IBM's electronic (vacuum tube) calculators can perform multiple calculations, including division.

The card-programmed calculators uses fields on punched cards not to specify the actual operations to be performed on data, but which "microprogram" hard-coded onto the plugboard of the IBM 604 or 605 calculator machine; a set of cards produced different results when used with different plugboards.

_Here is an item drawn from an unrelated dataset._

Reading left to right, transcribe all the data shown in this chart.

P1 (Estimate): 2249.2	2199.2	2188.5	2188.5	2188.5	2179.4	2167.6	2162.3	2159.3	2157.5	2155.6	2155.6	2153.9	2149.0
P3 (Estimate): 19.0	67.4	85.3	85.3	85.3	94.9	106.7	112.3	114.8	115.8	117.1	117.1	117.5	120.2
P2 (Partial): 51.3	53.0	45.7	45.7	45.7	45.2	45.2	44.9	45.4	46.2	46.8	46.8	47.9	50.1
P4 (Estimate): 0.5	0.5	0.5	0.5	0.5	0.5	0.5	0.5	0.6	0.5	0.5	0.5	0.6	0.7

The units can be configured to retain up to 10 instructions in memory and perform them in a loop.

The original CPC Calculator has the following units interconnected by cables:
- Electronic Calculating Punch
  - IBM 604 with reader/punch unit IBM 521
- Accounting Machine
  - IBM 402 or
  - IBM 417

The CPC-II Calculator has the following units interconnected by cables:
- Electronic Calculating Punch
  - IBM 605 with punch unit IBM 527
- Accounting Machine
  - IBM 407 or
  - IBM 412 or
  - IBM 418
- Optional Auxiliary Storage Units (up to 3)
  - IBM 941, each could store 16 decimal numbers with ten digits plus sign.

From the IBM Archives:
The IBM Card-Programmed Electronic Calculator was announced in May 1949 as a versatile general purpose computer designed to perform any predetermined sequence of arithmetical operations coded on standard 80-column punched cards. It was also capable of selecting and following one of several sequences of instructions as a result of operations already performed, and it could store instructions for self-programmed operation. The Calculator consisted of a Type 605 Electronic Calculating Punch and a Type 412 or 418 Accounting Machine. A Type 941 Auxiliary Storage Unit was available as an optional feature. All units composing the Calculator were interconnected by flexible cables. If desired, the Type 412 or 418, with or without the Type 941, could be operated independently of the other machines. The Type 605 could be used as a Calculating Punch and the punch unit (Type 527) could be operated as an independent gang punch.

Customer deliveries of the CPC began in late 1949, at which time more than 20 had been ordered by government agencies and laboratories and aircraft manufacturers. Nearly 700 CPC systems were delivered during the first-half of the 1950s.